» **PROBLEM REQUIREMENTS**: Filter the records below for the word "camera". Copy each line that holds it.

» **DATA RECORDS**:
_ _ _
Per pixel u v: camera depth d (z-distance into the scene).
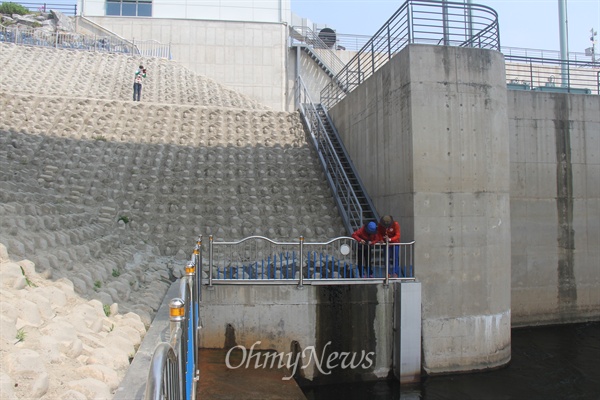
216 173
_ _ _
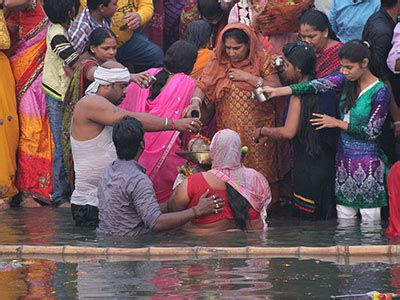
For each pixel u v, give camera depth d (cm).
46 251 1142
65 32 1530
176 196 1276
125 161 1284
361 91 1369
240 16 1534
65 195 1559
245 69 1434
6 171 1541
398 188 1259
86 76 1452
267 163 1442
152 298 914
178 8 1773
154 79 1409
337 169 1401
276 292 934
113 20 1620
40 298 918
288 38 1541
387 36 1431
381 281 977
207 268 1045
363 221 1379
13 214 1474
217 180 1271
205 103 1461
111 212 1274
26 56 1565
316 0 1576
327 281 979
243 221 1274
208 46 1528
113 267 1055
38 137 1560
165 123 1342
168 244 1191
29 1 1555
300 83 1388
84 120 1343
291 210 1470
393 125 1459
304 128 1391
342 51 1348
_ _ _
» **TASK ANSWER**:
Per pixel u v: camera depth d (z-distance into the scene).
For each pixel u v, give camera depth d (cm).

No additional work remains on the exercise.